━━━━━ Supplied information

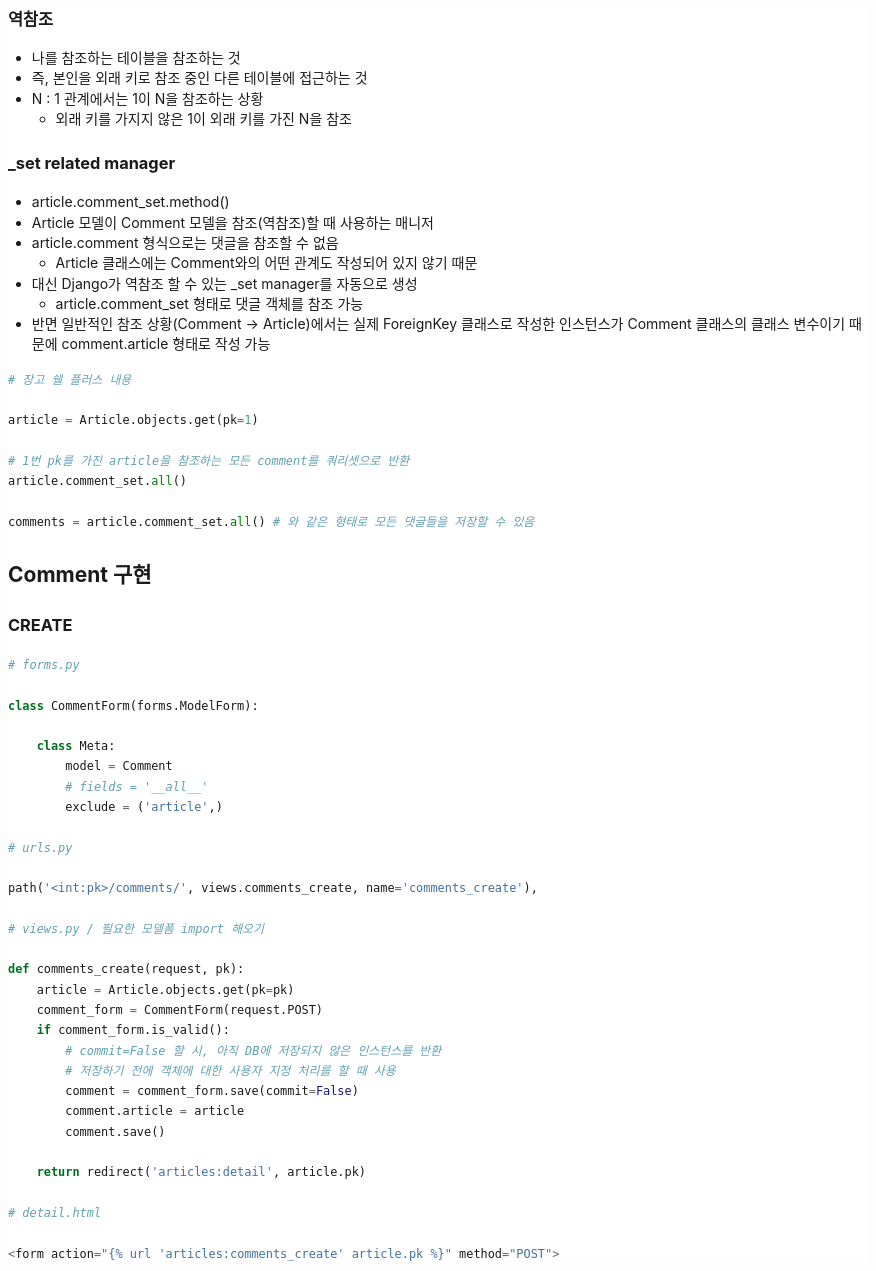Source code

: ### 역참조

- 나를 참조하는 테이블을 참조하는 것
- 즉, 본인을 외래 키로 참조 중인 다른 테이블에 접근하는 것
- N : 1 관계에서는 1이 N을 참조하는 상황
  - 외래 키를 가지지 않은 1이 외래 키를 가진 N을 참조

### _set related manager

- article.comment_set.method()
- Article 모델이 Comment 모델을 참조(역참조)할 때 사용하는 매니저
- article.comment 형식으로는 댓글을 참조할 수 없음
  - Article 클래스에는 Comment와의 어떤 관계도 작성되어 있지 않기 때문
- 대신 Django가 역참조 할 수 있는 _set manager를 자동으로 생성
  - article.comment_set 형태로 댓글 객체를 참조 가능
- 반면 일반적인 참조 상황(Comment → Article)에서는 실제 ForeignKey 클래스로 작성한 인스턴스가 Comment 클래스의 클래스 변수이기 때문에 comment.article 형태로 작성 가능

```python
# 장고 쉘 플러스 내용

article = Article.objects.get(pk=1)

# 1번 pk를 가진 article을 참조하는 모든 comment를 쿼리셋으로 반환
article.comment_set.all()

comments = article.comment_set.all() # 와 같은 형태로 모든 댓글들을 저장할 수 있음
```

## Comment 구현

### CREATE

```python
# forms.py

class CommentForm(forms.ModelForm):

    class Meta:
        model = Comment
        # fields = '__all__'
        exclude = ('article',)

# urls.py

path('<int:pk>/comments/', views.comments_create, name='comments_create'),

# views.py / 필요한 모델폼 import 해오기

def comments_create(request, pk):
    article = Article.objects.get(pk=pk)
    comment_form = CommentForm(request.POST)
    if comment_form.is_valid():
        # commit=False 할 시, 아직 DB에 저장되지 않은 인스턴스를 반환
        # 저장하기 전에 객체에 대한 사용자 지정 처리를 할 때 사용
        comment = comment_form.save(commit=False)
        comment.article = article
        comment.save()

    return redirect('articles:detail', article.pk)

# detail.html

<form action="{% url 'articles:comments_create' article.pk %}" method="POST">
```
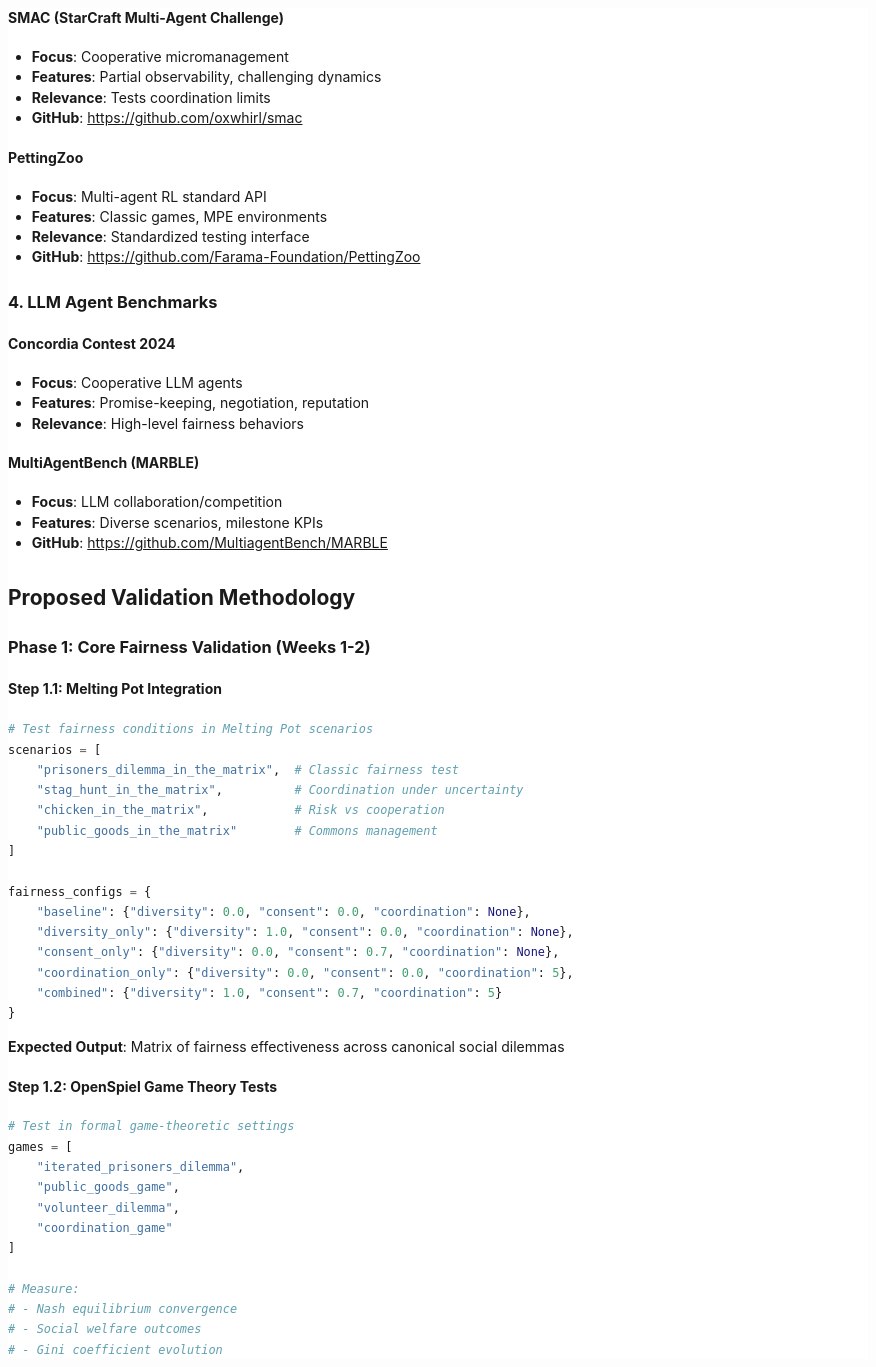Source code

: #### **SMAC (StarCraft Multi-Agent Challenge)**
- **Focus**: Cooperative micromanagement
- **Features**: Partial observability, challenging dynamics
- **Relevance**: Tests coordination limits
- **GitHub**: https://github.com/oxwhirl/smac

#### **PettingZoo**
- **Focus**: Multi-agent RL standard API
- **Features**: Classic games, MPE environments
- **Relevance**: Standardized testing interface
- **GitHub**: https://github.com/Farama-Foundation/PettingZoo

### 4. LLM Agent Benchmarks

#### **Concordia Contest 2024**
- **Focus**: Cooperative LLM agents
- **Features**: Promise-keeping, negotiation, reputation
- **Relevance**: High-level fairness behaviors

#### **MultiAgentBench (MARBLE)**
- **Focus**: LLM collaboration/competition
- **Features**: Diverse scenarios, milestone KPIs
- **GitHub**: https://github.com/MultiagentBench/MARBLE

## Proposed Validation Methodology

### Phase 1: Core Fairness Validation (Weeks 1-2)

#### Step 1.1: Melting Pot Integration
```python
# Test fairness conditions in Melting Pot scenarios
scenarios = [
    "prisoners_dilemma_in_the_matrix",  # Classic fairness test
    "stag_hunt_in_the_matrix",          # Coordination under uncertainty
    "chicken_in_the_matrix",            # Risk vs cooperation
    "public_goods_in_the_matrix"        # Commons management
]

fairness_configs = {
    "baseline": {"diversity": 0.0, "consent": 0.0, "coordination": None},
    "diversity_only": {"diversity": 1.0, "consent": 0.0, "coordination": None},
    "consent_only": {"diversity": 0.0, "consent": 0.7, "coordination": None},
    "coordination_only": {"diversity": 0.0, "consent": 0.0, "coordination": 5},
    "combined": {"diversity": 1.0, "consent": 0.7, "coordination": 5}
}
```

**Expected Output**: Matrix of fairness effectiveness across canonical social dilemmas

#### Step 1.2: OpenSpiel Game Theory Tests
```python
# Test in formal game-theoretic settings
games = [
    "iterated_prisoners_dilemma",
    "public_goods_game",
    "volunteer_dilemma",
    "coordination_game"
]

# Measure:
# - Nash equilibrium convergence
# - Social welfare outcomes  
# - Gini coefficient evolution
```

━━━━━━━━━━

Exercise: Every line of the material above that includes the string "save" is required.

Your response:
        comment = comment_form.save(commit=False)
        comment.save()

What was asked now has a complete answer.